Pick out and copy each line of the entries below that contains the word "this". Case counts, so uppercase and lowercase letters must match.

___ RECORDS TO PROCESS ___

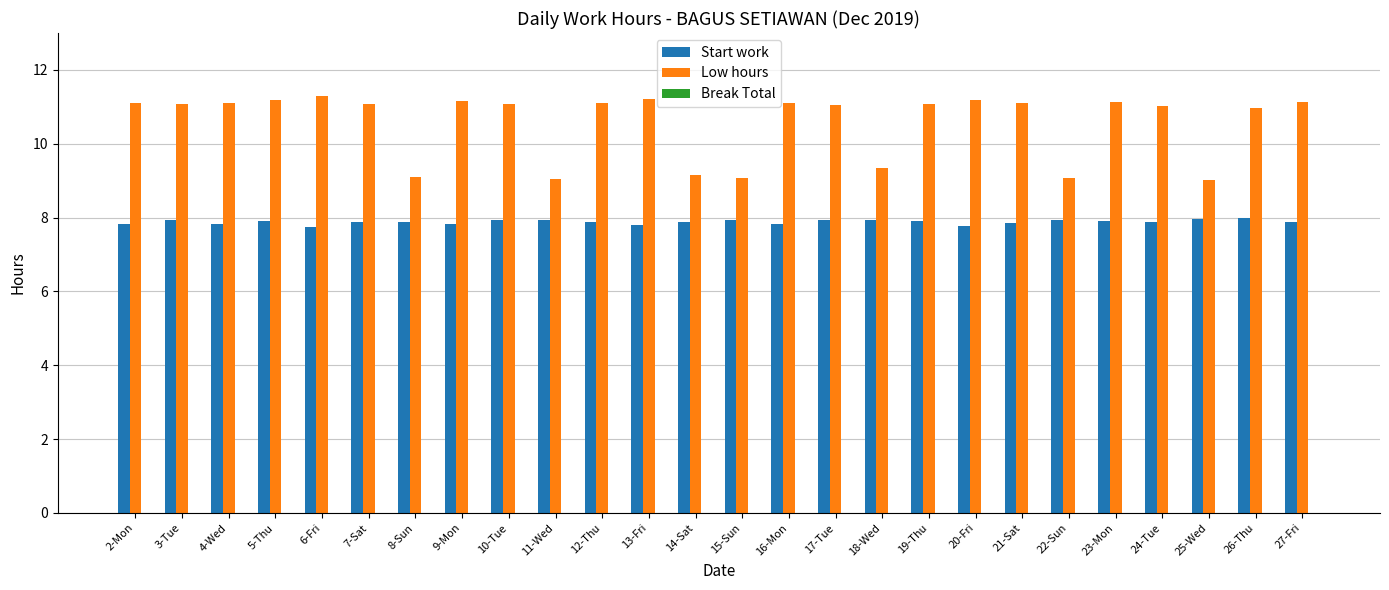

What position from the left is 2-Mon?

1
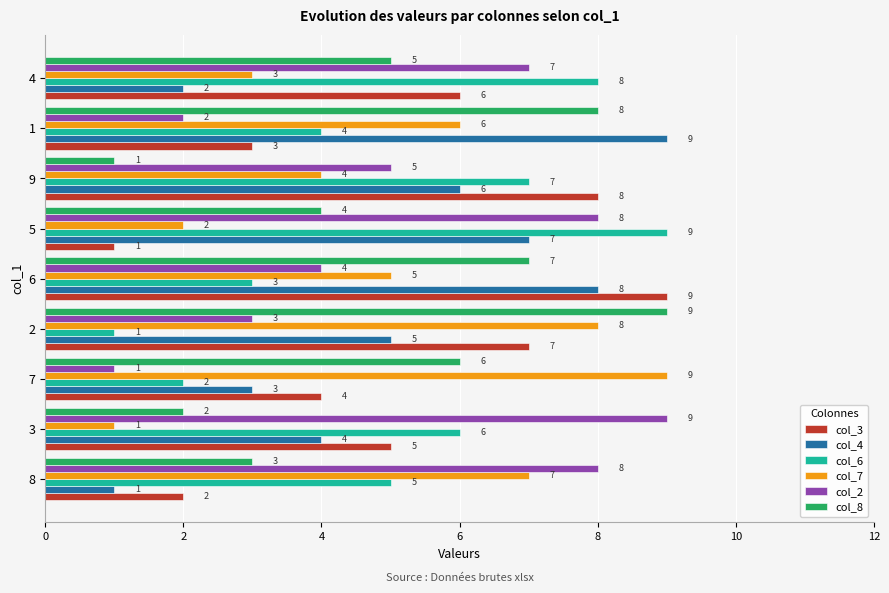

Is it true that col_4 equals 8 at 6?

True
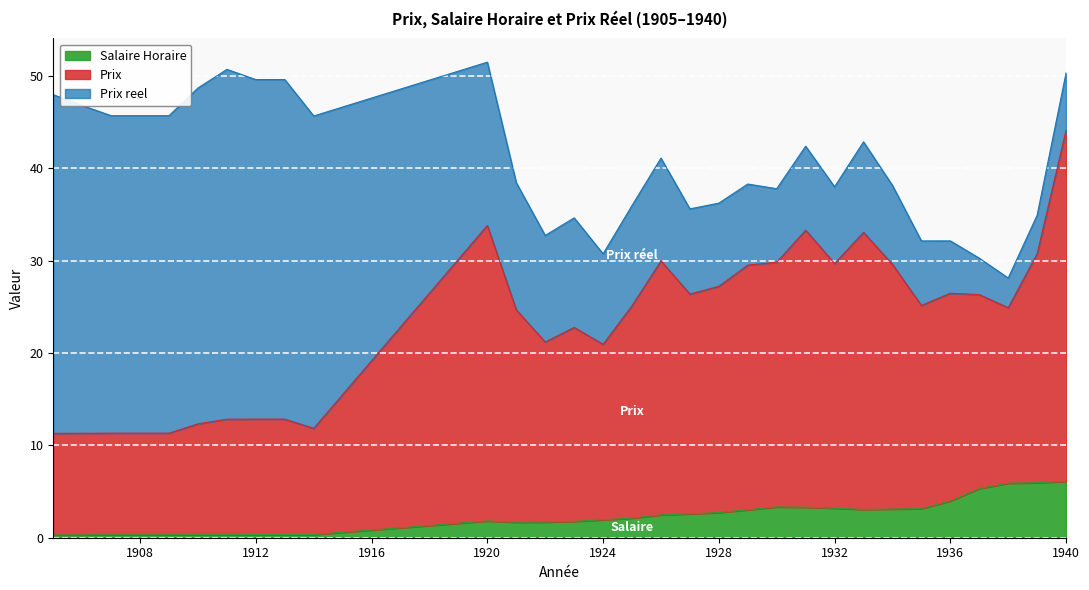

True or false: Salaire Horaire and Prix intersect in this chart.

False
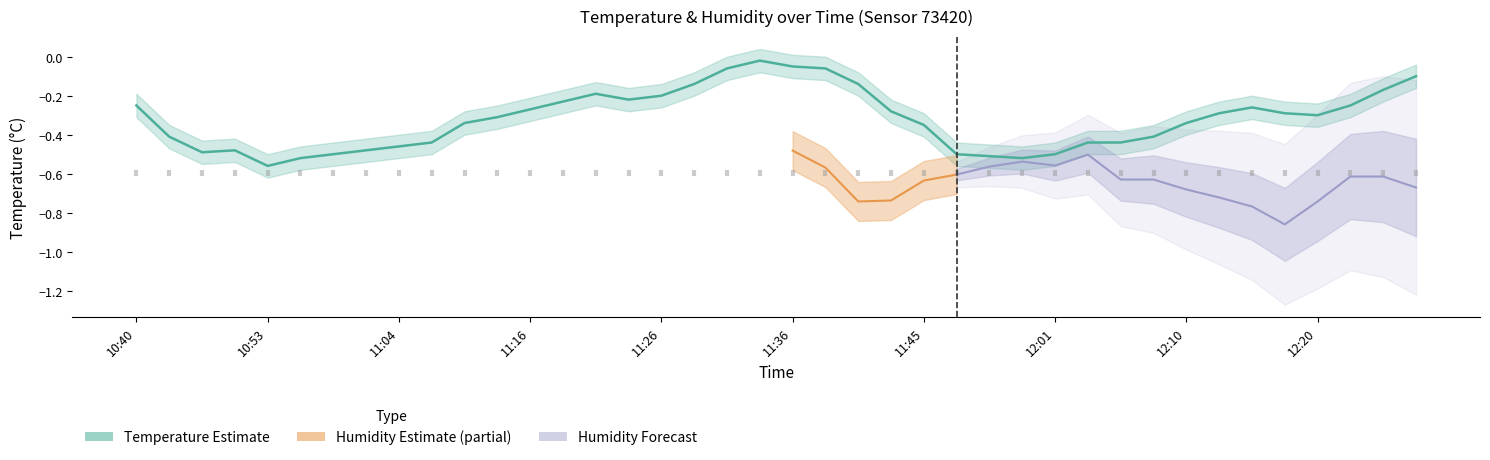

Reading left to right, extract all data points from this chart.

-0.2	-0.4	-0.5	-0.5	-0.6	-0.5	-0.5	-0.5	-0.5	-0.4	-0.3	-0.3	-0.3	-0.2	-0.2	-0.2	-0.2	-0.1	-0.1	-0.0	-0.1	-0.1	-0.1	-0.3	-0.3	-0.5	-0.5	-0.5	-0.5	-0.4	-0.4	-0.4	-0.3	-0.3	-0.3	-0.3	-0.3	-0.2	-0.2	-0.1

___

■ **RESULT**
True or false: Salaire Horaire and Prix intersect in this chart.
Reading left to right, extract all data points from this chart.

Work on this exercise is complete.